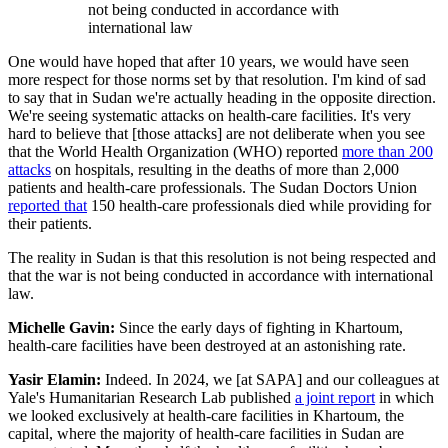
not being conducted in accordance with
international law
One would have hoped that after 10 years, we would have seen
more respect for those norms set by that resolution. I'm kind of sad
to say that in Sudan we're actually heading in the opposite direction.
We're seeing systematic attacks on health-care facilities. It's very
hard to believe that [those attacks] are not deliberate when you see
that the World Health Organization (WHO) reported
more than 200
attacks
on hospitals, resulting in the deaths of more than 2,000
patients and health-care professionals. The Sudan Doctors Union
reported that
150 health-care professionals died while providing for
their patients.
The reality in Sudan is that this resolution is not being respected and
that the war is not being conducted in accordance with international
law.
Michelle Gavin:
Since the early days of fighting in Khartoum,
health-care facilities have been destroyed at an astonishing rate.
Yasir Elamin:
Indeed. In 2024, we [at SAPA] and our colleagues at
Yale's Humanitarian Research Lab published
a joint report
in which
we looked exclusively at health-care facilities in Khartoum, the
capital, where the majority of health-care facilities in Sudan are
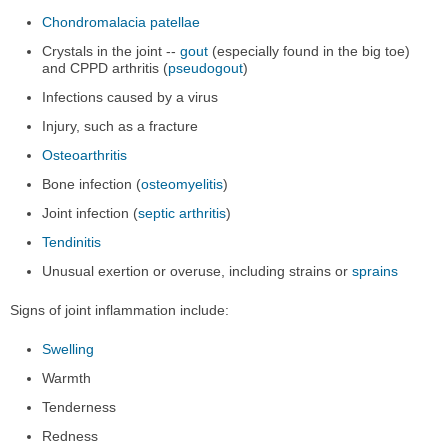
Chondromalacia patellae
Crystals in the joint --
gout
(especially found in the big toe)
and CPPD arthritis (
pseudogout
)
Infections caused by a virus
Injury, such as a fracture
Osteoarthritis
Bone infection (
osteomyelitis
)
Joint infection (
septic arthritis
)
Tendinitis
Unusual exertion or overuse, including strains or
sprains
Signs of joint inflammation include:
Swelling
Warmth
Tenderness
Redness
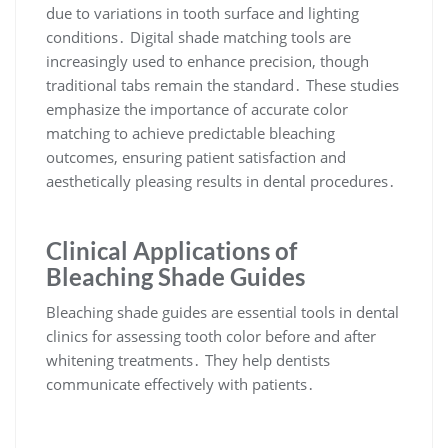
due to variations in tooth surface and lighting
conditions․ Digital shade matching tools are
increasingly used to enhance precision, though
traditional tabs remain the standard․ These studies
emphasize the importance of accurate color
matching to achieve predictable bleaching
outcomes, ensuring patient satisfaction and
aesthetically pleasing results in dental procedures․
Clinical Applications of
Bleaching Shade Guides
Bleaching shade guides are essential tools in dental
clinics for assessing tooth color before and after
whitening treatments․ They help dentists
communicate effectively with patients․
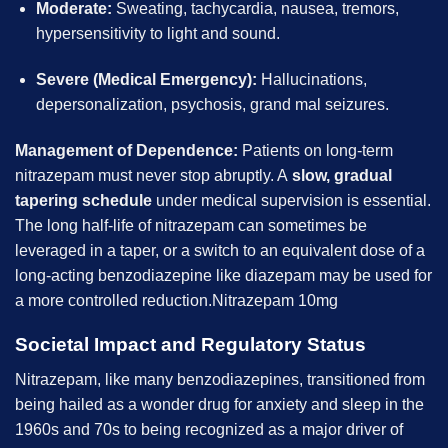
Moderate:
Sweating, tachycardia, nausea, tremors,
hypersensitivity to light and sound.
Severe (Medical Emergency):
Hallucinations,
depersonalization, psychosis, grand mal seizures.
Management of Dependence:
Patients on long-term
nitrazepam must never stop abruptly. A
slow, gradual
tapering schedule
under medical supervision is essential.
The long half-life of nitrazepam can sometimes be
leveraged in a taper, or a switch to an equivalent dose of a
long-acting benzodiazepine like diazepam may be used for
a more controlled reduction.Nitrazepam 10mg
Societal Impact and Regulatory Status
Nitrazepam, like many benzodiazepines, transitioned from
being hailed as a wonder drug for anxiety and sleep in the
1960s and 70s to being recognized as a major driver of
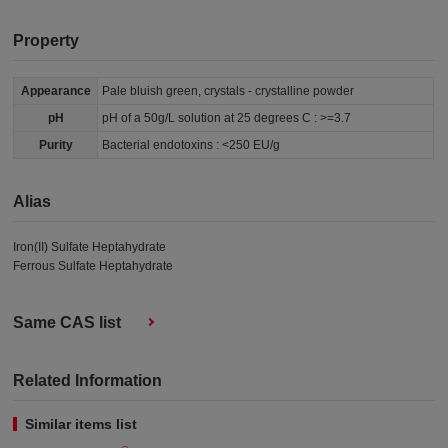
Property
Appearance
Pale bluish green, crystals - crystalline powder
pH
pH of a 50g/L solution at 25 degrees C : >=3.7
Purity
Bacterial endotoxins : <250 EU/g
Alias
Iron(II) Sulfate Heptahydrate
Ferrous Sulfate Heptahydrate
Same CAS list
Related Information
Similar items list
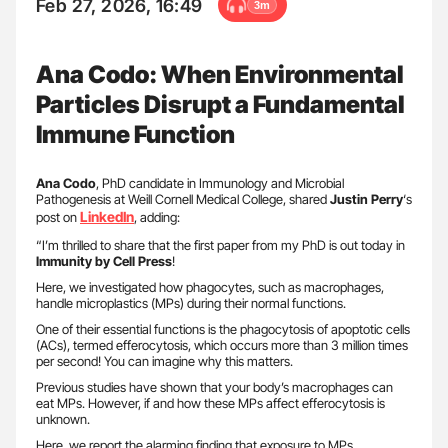
Feb 27, 2026, 16:49
3m
Ana Codo: When Environmental
Particles Disrupt a Fundamental
Immune Function
Ana Codo
, PhD candidate in Immunology and Microbial
Pathogenesis at Weill Cornell Medical College, shared
Justin Perry
‘s
LinkedIn
post on
, adding:
“I’m thrilled to share that the first paper from my PhD is out today in
Immunity by Cell Press
!
Here, we investigated how phagocytes, such as macrophages,
handle microplastics (MPs) during their normal functions.
One of their essential functions is the phagocytosis of apoptotic cells
(ACs), termed efferocytosis, which occurs more than 3 million times
per second! You can imagine why this matters.
Previous studies have shown that your body’s macrophages can
eat MPs. However, if and how these MPs affect efferocytosis is
unknown.
Here, we report the alarming finding that exposure to MPs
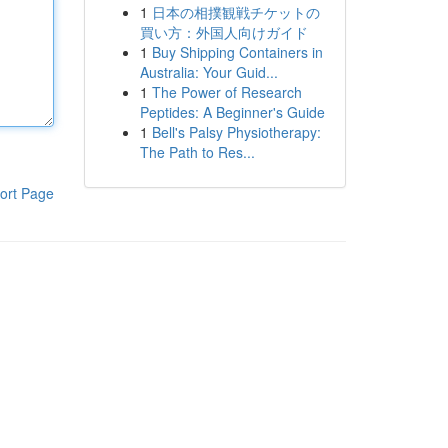
1
日本の相撲観戦チケットの
買い方：外国人向けガイド
1
Buy Shipping Containers in
Australia: Your Guid...
1
The Power of Research
Peptides: A Beginner's Guide
1
Bell's Palsy Physiotherapy:
The Path to Res...
ort Page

━━━━━━━━━━━━━━━━━━━━━━━━━━━━━━

▶ Exercise aim: Print every line of the listing exactly, please, and leave the images out.

▶ Output of the exercise:
not being conducted in accordance with
international law
One would have hoped that after 10 years, we would have seen
more respect for those norms set by that resolution. I'm kind of sad
to say that in Sudan we're actually heading in the opposite direction.
We're seeing systematic attacks on health-care facilities. It's very
hard to believe that [those attacks] are not deliberate when you see
that the World Health Organization (WHO) reported
more than 200
attacks
on hospitals, resulting in the deaths of more than 2,000
patients and health-care professionals. The Sudan Doctors Union
reported that
150 health-care professionals died while providing for
their patients.
The reality in Sudan is that this resolution is not being respected and
that the war is not being conducted in accordance with international
law.
Michelle Gavin:
Since the early days of fighting in Khartoum,
health-care facilities have been destroyed at an astonishing rate.
Yasir Elamin:
Indeed. In 2024, we [at SAPA] and our colleagues at
Yale's Humanitarian Research Lab published
a joint report
in which
we looked exclusively at health-care facilities in Khartoum, the
capital, where the majority of health-care facilities in Sudan are
Chondromalacia patellae
Crystals in the joint --
gout
(especially found in the big toe)
and CPPD arthritis (
pseudogout
)
Infections caused by a virus
Injury, such as a fracture
Osteoarthritis
Bone infection (
osteomyelitis
)
Joint infection (
septic arthritis
)
Tendinitis
Unusual exertion or overuse, including strains or
sprains
Signs of joint inflammation include:
Swelling
Warmth
Tenderness
Redness
due to variations in tooth surface and lighting
conditions․ Digital shade matching tools are
increasingly used to enhance precision, though
traditional tabs remain the standard․ These studies
emphasize the importance of accurate color
matching to achieve predictable bleaching
outcomes, ensuring patient satisfaction and
aesthetically pleasing results in dental procedures․
Clinical Applications of
Bleaching Shade Guides
Bleaching shade guides are essential tools in dental
clinics for assessing tooth color before and after
whitening treatments․ They help dentists
communicate effectively with patients․
Moderate:
Sweating, tachycardia, nausea, tremors,
hypersensitivity to light and sound.
Severe (Medical Emergency):
Hallucinations,
depersonalization, psychosis, grand mal seizures.
Management of Dependence:
Patients on long-term
nitrazepam must never stop abruptly. A
slow, gradual
tapering schedule
under medical supervision is essential.
The long half-life of nitrazepam can sometimes be
leveraged in a taper, or a switch to an equivalent dose of a
long-acting benzodiazepine like diazepam may be used for
a more controlled reduction.Nitrazepam 10mg
Societal Impact and Regulatory Status
Nitrazepam, like many benzodiazepines, transitioned from
being hailed as a wonder drug for anxiety and sleep in the
1960s and 70s to being recognized as a major driver of
Property
Appearance
Pale bluish green, crystals - crystalline powder
pH
pH of a 50g/L solution at 25 degrees C : >=3.7
Purity
Bacterial endotoxins : <250 EU/g
Alias
Iron(II) Sulfate Heptahydrate
Ferrous Sulfate Heptahydrate
Same CAS list
Related Information
Similar items list
Feb 27, 2026, 16:49
3m
Ana Codo: When Environmental
Particles Disrupt a Fundamental
Immune Function
Ana Codo
, PhD candidate in Immunology and Microbial
Pathogenesis at Weill Cornell Medical College, shared
Justin Perry
‘s
LinkedIn
post on
, adding:
“I’m thrilled to share that the first paper from my PhD is out today in
Immunity by Cell Press
!
Here, we investigated how phagocytes, such as macrophages,
handle microplastics (MPs) during their normal functions.
One of their essential functions is the phagocytosis of apoptotic cells
(ACs), termed efferocytosis, which occurs more than 3 million times
per second! You can imagine why this matters.
Previous studies have shown that your body’s macrophages can
eat MPs. However, if and how these MPs affect efferocytosis is
unknown.
Here, we report the alarming finding that exposure to MPs
1
日本の相撲観戦チケットの
買い方：外国人向けガイド
1
Buy Shipping Containers in
Australia: Your Guid...
1
The Power of Research
Peptides: A Beginner's Guide
1
Bell's Palsy Physiotherapy:
The Path to Res...
ort Page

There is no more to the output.